Ukraińskie siły zbrojne nie mają już rezerw do działań ofensywnych, więc armia ukraińska jest zmuszona pozostać w obronie – powiedział niemiecki ekspert wojskowy Christian Mölling na antenie ZDF.
POLECAMY: Niemcy określiły warunek nowej kontrofensywy ukraińskich sił zbrojnych
„Oczywiście, Ukraina nie ma teraz sił do przeprowadzenia jakiejkolwiek ofensywy. Wynika to również ze stanu samego terenu, zaopatrzenia w amunicję i poziomu wyszkolenia wojsk. <…> Nie mają innego wyboru, jak tylko pozostać w defensywie” – zauważył.
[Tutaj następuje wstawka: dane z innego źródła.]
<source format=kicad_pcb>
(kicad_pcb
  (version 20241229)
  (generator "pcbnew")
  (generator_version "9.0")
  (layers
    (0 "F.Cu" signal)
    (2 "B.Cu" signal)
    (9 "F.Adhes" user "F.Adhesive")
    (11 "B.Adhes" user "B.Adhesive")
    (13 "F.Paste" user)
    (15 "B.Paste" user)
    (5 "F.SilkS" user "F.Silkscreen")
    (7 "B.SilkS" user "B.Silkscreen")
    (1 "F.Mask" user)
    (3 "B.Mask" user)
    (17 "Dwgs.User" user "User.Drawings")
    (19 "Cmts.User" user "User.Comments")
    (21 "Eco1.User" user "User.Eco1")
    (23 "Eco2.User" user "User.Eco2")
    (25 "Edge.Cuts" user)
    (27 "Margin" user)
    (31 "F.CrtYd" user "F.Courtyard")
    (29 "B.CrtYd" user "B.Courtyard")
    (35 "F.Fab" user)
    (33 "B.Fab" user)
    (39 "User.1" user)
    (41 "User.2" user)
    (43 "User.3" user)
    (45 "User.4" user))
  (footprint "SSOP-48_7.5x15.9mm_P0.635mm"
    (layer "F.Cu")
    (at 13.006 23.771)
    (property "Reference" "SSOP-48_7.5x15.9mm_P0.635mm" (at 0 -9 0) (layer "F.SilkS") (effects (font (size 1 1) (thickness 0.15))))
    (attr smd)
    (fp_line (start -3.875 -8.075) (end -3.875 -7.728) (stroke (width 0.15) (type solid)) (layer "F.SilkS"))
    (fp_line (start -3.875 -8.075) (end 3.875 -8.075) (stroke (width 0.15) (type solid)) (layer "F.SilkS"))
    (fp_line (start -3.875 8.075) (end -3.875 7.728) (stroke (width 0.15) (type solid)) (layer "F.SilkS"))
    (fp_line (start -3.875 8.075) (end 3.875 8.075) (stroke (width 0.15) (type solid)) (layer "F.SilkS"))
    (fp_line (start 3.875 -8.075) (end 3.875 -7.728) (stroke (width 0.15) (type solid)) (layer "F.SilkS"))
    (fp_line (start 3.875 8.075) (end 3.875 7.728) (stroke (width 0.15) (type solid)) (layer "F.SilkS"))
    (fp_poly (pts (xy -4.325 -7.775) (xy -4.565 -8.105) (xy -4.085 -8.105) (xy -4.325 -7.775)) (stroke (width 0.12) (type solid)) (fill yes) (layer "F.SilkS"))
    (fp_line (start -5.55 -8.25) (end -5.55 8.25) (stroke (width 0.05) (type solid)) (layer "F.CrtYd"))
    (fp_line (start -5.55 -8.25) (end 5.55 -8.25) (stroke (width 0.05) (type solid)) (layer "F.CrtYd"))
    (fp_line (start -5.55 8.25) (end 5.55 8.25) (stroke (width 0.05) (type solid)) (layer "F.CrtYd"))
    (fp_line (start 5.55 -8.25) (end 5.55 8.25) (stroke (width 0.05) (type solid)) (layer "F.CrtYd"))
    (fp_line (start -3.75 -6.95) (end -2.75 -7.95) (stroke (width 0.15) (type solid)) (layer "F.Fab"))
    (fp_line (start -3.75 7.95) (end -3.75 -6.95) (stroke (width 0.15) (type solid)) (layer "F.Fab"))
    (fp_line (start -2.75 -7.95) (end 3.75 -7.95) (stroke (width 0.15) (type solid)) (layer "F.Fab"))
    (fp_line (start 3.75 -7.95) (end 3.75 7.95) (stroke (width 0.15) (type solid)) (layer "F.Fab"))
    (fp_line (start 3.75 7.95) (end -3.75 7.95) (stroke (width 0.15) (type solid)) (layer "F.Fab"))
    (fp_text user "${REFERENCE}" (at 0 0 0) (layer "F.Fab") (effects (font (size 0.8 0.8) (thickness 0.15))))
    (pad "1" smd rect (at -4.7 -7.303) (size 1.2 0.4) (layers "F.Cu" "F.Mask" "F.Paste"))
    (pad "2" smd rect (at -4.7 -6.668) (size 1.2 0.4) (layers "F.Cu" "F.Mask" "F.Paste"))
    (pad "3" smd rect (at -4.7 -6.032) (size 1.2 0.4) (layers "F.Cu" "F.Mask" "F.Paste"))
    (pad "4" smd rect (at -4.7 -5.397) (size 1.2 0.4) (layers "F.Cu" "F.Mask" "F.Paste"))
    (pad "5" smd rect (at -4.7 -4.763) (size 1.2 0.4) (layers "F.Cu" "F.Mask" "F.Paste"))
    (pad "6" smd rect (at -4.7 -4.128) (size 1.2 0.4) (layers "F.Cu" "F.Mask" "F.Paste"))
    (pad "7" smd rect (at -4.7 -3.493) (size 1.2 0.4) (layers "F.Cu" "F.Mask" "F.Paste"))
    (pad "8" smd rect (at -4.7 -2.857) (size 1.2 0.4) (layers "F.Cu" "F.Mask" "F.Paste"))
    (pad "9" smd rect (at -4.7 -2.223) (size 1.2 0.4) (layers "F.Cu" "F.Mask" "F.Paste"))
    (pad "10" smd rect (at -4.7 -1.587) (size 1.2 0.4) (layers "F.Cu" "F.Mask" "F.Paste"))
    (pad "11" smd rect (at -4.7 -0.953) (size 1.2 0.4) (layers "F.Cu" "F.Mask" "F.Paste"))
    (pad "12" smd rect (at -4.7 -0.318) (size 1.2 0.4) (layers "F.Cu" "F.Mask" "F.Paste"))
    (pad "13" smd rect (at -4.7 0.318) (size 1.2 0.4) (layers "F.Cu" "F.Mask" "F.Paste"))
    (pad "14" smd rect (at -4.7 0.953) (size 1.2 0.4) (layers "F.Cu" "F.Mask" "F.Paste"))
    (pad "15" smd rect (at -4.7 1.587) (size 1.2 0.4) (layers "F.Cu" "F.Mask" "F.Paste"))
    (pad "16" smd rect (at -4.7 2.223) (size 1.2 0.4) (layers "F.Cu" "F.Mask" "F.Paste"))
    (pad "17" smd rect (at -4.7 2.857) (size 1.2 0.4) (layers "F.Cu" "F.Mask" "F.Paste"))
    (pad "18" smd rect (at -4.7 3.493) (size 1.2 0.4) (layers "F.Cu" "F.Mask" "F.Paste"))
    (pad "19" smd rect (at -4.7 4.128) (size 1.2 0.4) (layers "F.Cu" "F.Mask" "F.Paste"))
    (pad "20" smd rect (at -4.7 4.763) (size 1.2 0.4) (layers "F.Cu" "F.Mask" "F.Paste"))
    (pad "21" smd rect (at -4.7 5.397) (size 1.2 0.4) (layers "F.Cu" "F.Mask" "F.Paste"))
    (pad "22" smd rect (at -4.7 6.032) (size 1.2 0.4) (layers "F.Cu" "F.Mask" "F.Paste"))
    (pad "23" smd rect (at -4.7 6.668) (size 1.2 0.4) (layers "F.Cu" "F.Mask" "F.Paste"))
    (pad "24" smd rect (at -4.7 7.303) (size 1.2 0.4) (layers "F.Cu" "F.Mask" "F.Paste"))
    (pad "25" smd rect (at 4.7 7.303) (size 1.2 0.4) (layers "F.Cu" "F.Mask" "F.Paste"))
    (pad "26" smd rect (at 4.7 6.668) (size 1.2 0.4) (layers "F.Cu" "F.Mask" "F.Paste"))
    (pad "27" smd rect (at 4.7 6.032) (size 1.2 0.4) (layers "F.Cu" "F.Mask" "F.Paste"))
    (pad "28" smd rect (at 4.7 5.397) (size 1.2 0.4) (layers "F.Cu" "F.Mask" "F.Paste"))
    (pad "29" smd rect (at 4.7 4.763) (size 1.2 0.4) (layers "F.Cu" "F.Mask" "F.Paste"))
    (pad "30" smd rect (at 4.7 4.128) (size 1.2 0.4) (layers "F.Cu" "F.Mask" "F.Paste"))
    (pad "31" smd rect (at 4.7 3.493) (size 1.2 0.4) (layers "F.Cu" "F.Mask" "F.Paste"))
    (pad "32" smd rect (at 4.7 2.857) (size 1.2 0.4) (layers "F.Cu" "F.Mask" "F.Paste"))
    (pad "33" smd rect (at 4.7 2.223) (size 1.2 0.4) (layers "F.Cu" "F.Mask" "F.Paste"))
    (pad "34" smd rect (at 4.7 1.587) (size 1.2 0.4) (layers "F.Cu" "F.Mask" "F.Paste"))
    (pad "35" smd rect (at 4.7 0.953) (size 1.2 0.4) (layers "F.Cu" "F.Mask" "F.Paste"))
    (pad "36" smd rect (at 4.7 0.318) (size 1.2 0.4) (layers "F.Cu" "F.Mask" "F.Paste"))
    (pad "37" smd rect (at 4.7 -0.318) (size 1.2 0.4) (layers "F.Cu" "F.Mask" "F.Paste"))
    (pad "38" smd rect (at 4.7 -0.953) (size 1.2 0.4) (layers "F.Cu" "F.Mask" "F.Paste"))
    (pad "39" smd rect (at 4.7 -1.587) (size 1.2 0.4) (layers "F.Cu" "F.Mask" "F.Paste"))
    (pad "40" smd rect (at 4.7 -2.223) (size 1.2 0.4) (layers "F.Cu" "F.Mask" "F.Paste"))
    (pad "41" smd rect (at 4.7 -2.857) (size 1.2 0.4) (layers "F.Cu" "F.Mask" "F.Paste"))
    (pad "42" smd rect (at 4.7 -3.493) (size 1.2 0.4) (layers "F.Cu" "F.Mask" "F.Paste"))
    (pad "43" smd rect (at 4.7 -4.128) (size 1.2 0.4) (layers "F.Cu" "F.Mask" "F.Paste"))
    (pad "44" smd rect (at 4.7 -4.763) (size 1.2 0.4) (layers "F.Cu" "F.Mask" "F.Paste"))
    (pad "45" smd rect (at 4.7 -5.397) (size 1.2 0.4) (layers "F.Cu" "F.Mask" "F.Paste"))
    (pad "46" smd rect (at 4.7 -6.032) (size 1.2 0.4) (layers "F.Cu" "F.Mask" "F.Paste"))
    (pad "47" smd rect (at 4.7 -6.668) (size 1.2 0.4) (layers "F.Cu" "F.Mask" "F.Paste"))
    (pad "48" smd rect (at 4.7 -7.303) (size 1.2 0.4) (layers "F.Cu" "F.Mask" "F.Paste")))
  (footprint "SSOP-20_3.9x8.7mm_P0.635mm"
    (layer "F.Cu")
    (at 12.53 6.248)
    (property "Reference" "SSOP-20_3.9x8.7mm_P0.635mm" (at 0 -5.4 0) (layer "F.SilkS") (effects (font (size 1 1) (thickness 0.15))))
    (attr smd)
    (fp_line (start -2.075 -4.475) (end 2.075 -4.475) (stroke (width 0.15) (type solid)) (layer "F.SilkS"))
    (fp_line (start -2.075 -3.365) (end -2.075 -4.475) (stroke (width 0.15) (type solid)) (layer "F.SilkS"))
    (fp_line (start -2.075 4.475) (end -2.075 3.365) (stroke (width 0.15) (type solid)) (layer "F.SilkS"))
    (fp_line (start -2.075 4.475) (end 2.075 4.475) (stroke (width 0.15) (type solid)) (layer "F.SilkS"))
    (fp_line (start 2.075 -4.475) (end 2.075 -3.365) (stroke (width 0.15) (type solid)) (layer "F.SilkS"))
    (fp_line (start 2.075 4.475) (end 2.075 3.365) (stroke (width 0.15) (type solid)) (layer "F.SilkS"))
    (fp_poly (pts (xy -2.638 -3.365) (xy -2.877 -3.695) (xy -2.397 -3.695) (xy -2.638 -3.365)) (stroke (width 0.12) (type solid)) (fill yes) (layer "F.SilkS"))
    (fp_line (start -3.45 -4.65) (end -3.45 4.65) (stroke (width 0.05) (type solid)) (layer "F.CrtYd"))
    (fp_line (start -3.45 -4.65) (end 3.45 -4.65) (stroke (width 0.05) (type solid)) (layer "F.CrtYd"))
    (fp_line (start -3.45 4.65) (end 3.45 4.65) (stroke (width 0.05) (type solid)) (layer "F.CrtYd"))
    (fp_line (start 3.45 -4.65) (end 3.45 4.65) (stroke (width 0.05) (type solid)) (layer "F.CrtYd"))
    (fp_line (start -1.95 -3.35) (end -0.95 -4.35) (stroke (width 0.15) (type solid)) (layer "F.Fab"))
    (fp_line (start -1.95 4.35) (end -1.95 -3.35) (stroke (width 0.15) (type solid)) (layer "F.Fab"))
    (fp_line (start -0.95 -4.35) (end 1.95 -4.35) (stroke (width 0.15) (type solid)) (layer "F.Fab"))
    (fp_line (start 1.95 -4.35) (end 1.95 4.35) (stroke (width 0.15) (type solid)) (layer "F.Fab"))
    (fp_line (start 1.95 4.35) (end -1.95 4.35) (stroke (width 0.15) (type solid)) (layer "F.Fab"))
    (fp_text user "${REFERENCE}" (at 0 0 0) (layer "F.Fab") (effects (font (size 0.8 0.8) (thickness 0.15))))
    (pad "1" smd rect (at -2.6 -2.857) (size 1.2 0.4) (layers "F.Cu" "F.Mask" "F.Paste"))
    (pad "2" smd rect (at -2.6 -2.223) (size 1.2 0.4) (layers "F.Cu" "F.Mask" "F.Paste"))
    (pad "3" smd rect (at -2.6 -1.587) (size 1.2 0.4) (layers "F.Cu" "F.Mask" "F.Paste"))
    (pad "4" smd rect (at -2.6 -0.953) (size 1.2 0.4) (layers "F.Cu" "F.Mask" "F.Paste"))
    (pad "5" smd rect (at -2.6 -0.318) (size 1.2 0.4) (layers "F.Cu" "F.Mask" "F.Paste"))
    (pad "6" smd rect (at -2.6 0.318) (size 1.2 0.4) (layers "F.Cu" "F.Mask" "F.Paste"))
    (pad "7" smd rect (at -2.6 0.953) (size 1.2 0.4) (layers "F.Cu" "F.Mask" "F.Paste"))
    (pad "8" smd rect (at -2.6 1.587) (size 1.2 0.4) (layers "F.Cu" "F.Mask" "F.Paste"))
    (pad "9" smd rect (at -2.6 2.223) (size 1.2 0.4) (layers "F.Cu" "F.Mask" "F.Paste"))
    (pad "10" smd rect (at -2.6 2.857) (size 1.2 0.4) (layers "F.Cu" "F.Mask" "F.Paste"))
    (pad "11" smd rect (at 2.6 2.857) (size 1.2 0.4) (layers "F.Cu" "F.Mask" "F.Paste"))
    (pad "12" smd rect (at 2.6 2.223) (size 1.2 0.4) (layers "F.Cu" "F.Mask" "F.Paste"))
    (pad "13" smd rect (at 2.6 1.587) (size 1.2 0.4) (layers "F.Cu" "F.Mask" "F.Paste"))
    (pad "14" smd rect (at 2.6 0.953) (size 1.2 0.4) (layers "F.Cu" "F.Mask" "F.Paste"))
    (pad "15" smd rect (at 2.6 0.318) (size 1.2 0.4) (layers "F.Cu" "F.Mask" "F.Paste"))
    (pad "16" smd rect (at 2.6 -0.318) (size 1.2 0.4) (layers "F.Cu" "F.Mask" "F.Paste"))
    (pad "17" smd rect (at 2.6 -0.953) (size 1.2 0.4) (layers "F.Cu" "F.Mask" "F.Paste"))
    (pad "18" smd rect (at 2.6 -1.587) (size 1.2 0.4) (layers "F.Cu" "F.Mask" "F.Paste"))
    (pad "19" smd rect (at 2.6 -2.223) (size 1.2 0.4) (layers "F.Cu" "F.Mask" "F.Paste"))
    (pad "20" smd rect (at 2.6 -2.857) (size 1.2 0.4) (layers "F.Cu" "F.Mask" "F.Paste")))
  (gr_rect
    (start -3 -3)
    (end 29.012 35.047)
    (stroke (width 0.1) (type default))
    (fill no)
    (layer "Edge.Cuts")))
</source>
Mölling podkreślił, że sytuacja z amunicją jest tak trudna, że ukraińskie siły zbrojne są prawie niezdolne do odparcia ataków armii rosyjskiej. Jednocześnie dodał, że Rosja nie doświadcza podobnych problemów, ponieważ udało jej się stworzyć produkcję wojskową.
W grudniu ubiegłego roku amerykańska gazeta Washington Post donosiła, że AFU brakowało pocisków artyleryjskich, z powodu których niektóre jednostki musiały nawet odwołać planowane ofensywy.
Jednocześnie nie zauważają takich braków po stronie rosyjskiej. Według gazety, brak amunicji zwiększa i tak już wyczuwalny niepokój w Kijowie, ponieważ pomoc amerykańska i europejska jest opóźniona, a zima nie.